## Your tasks
A) Answer these from the engineering careers article:
(i) How does Pradhan define sustainability?
(ii) What fuel savings does the Ecopia EP-100 offer compared with mass market tires?
(iii) What degree does Porter hold, and from which university?
B) Carry on the engineering careers article, starting after its final paragraph.

## Source document
====================

The most challenging part of Pradhan’s work is project management. “I was fresh out of
school and was given a multimillion-dollar project to manage. I had to learn how to deal with contractors and consulting firms.
“Every project I do is something new, and I like that, but the initial learning curve was steep!” He also likes that the work he’s doing will help in the future. “Sustainability is fulfilling your needs without sacrificing those of future generations. It just makes sense,” Pradhan concludes.
Diversity and opportunity at AWW
Sean G. Burke, HR SVP, says that at American Water, “We see diversity as a vital element
in creating an environment where differences are regarded as important to the company’s success. We strive to reflect the local communities we serve through the people we employ.”
Linda Stillman, HR director at American Water, adds that the company is actively hiring in all categories. “We have openings in field jobs, engineering jobs and more.”
The company is looking for CEs and EnvEs. Experience with water or wastewater is a plus,
of course, and a strong construction management background can be important for some positions.
“Our locations across the country provide a lot of opportunity to move up, and we offer succession planning and developmental programs,” Stillman notes.
Julie Porter: green tires at Bridgestone
Julie Porter is a product-planning manager in the tire operating unit at Bridgestone (Nashville, TN). She works on new product development from the marketing side, doing business analysis and deciding what new products should be launched into the market and when that should happen. She’s responsible for winter tires, mass market tires, touring products and the new eco products.
“We’re just introducing our first green tire, the Ecopia EP-100,” Porter discloses. Focused on low rolling resistance, the new tire needs less energy to get moving and stay moving: as much as a 3 to 4 percent fuel savings compared with mass market tires, and better by 7 percent at wet stopping.
There’s more than the EP-100 in Bridgestone’s green initiative. Company stores also recycle the old tires that are brought in, Porter notes. “Our goal is to have zero landfill use. A lot of our tires are used in cement kilns to make asphalt, and also as fuel to heat the kilns.”
Porter’s department decides the performance characteristics and focus of a new tire. “We help select the tread design and compounds involved. We worked with the tire design engineers to make decisions on the Ecopia, and we’re involved in testing as well.” Ecopia is essentially a summer tire, but in warmer climates it can be used all year, she says.
Porter has a 1998 BSIE from the University of Tennessee. In school she was a member of SWE and the Institute of Industrial Engineers and president of the student engineering council.
She had two internships in school, with Siemens Industrial Automation working on a printed circuit-board line, and doing time studies for a sign manufacturer. She started at Bridgestone right after graduation.
“I was in more traditional engineering at first. I worked on scheduling tire production and going through the development and qualification process that’s necessary before mass production.
“When an opening came up in marketing I took it because I wanted to get into actual product planning. It was a jump to take a marketing role, but I still work with a lot of engineers. I simplify the technology for our dealers and wholesalers and I do testing. I really enjoy it; particularly working on a green tire and learning about all the initiatives.”

====================

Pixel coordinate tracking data
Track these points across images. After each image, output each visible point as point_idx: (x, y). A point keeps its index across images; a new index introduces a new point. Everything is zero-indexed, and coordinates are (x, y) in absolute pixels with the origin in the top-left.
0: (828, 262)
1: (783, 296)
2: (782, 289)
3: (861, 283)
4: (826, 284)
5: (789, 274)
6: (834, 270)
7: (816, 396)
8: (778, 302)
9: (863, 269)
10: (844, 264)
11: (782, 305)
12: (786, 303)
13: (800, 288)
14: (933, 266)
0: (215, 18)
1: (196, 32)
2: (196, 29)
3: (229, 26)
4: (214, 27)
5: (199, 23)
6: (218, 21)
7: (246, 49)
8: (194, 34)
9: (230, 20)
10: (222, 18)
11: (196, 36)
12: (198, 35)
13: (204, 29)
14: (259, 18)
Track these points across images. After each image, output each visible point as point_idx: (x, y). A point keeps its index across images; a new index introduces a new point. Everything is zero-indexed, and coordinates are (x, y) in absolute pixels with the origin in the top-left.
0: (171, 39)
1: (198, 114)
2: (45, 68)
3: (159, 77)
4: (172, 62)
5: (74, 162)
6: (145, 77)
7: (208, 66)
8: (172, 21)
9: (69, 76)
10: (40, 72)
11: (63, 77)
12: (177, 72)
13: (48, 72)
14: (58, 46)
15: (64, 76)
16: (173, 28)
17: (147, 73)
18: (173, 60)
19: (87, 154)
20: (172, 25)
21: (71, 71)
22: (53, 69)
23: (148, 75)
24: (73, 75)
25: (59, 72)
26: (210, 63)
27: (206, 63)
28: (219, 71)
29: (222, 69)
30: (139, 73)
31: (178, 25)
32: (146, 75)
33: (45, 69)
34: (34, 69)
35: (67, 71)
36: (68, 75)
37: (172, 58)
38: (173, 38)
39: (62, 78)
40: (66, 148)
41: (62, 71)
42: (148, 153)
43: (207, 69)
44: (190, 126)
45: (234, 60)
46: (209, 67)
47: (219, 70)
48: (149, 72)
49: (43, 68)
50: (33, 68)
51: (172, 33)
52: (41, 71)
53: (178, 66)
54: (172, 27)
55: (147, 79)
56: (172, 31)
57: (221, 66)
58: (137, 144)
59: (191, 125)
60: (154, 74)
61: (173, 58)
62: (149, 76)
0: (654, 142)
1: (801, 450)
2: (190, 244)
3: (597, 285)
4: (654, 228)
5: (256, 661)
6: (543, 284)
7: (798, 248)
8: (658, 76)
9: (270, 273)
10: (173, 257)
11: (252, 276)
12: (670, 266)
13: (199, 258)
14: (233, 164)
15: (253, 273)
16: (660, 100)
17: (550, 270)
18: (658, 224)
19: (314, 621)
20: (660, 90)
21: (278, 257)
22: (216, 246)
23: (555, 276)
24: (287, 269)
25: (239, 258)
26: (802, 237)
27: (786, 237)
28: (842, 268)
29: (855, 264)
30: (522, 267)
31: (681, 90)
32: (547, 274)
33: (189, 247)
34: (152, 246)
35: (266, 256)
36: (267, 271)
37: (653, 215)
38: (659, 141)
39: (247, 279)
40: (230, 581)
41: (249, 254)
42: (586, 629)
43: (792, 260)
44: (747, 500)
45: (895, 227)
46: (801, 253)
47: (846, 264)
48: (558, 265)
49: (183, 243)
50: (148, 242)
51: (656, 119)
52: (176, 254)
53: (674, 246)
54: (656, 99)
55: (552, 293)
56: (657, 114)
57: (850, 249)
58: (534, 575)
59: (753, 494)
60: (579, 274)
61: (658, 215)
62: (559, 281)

====================

## Responses in order
A)
(i) Fulfilling your needs without sacrificing those of future generations.
(ii) As much as 3 to 4 percent.
(iii) A 1998 BSIE from the University of Tennessee.

B)
In her spare time Porter goes hiking with her husband, and she’s just completed her first triathlon.
Diversity and opportunity at Bridgestone
Fran Jones, director of talent management and diversity at Bridgestone, says that while the company is currently in a hiring freeze, she’s sure that farther out the need for engineers and IT pros in green technology will grow. “We have diversified products, including building products. We have energy solutions like rooftop solar panels and green roofs for urban areas where gardens can be planted on the rooftop,” she notes. Efforts in green technology will of course continue in the tire division, Bridgestone’s core business.
The company has begun construction on its first LEED (leadership in energy and environmental design) certifiable automotive service location, which will meet a long list of environmental standards. It has also received LEED certification for a plant in Tennessee, and last year it launched the nation’s first environmentally friendly oil-change service. This year Bridgestone opened an environmental education classroom and habitat at its Warren plant in Tennessee.
As for inclusion, “We have a diversity council and a women’s business council, and this year we expect to charter people of color and veterans teammate network groups,” Jones adds.
Andrea Ramage directs sustainability at CH2M Hill
As director of sustainable solutions at engineering, construction and operations firm CH2M Hill (Englewood, CO), Andrea Ramage heads a seven-person team. The team works with the company’s business units to teach staff about sustainability and support the pursuit of client business. The team also delivers some client work directly and handles speaking engagements.
“Our philosophy,” Ramage says, “is to infuse sustainability in everything we
do, from business development and proposals work to the planning, design, construction and operations of all types of civil works, from transit systems to green buildings.”
Recently her group was involved in the expansion of a wastewater treatment plant. “We worked with the design team, led the initial workshop where goals were set, and assigned a sustainability coordinator to make sure the goals are incorporated in the design process,” Ramage says.
Another project, this one for the city of San Francisco, CA, offers solar mapping to promote the installation of solar panels by city residents and businesses. “Our IT team used Google Earth technology to create a solar information website for the city,” Ramage explains. Interested parties can type in their addresses which are pinpointed on an aerial map. An algorithm calculates the solar potential of the roof at that address, the number of solar panels that could be installed, how much energy they would produce, the cost, even the nearest panel installer.
“It’s a one-stop shopping portal that can determine if solar energy is a possibility in a specific situation,” she says.
A favorite part of the job for Ramage is helping clients develop their own sustainability strategies. “A lot of corporations and cities would benefit from a planned approach to get
the most beneficial and cost-effective outcomes for the environment, society and their organizations. Although many client organizations already have sustainability initiatives
under way, few have a truly strategic approach that delivers the best outcomes.”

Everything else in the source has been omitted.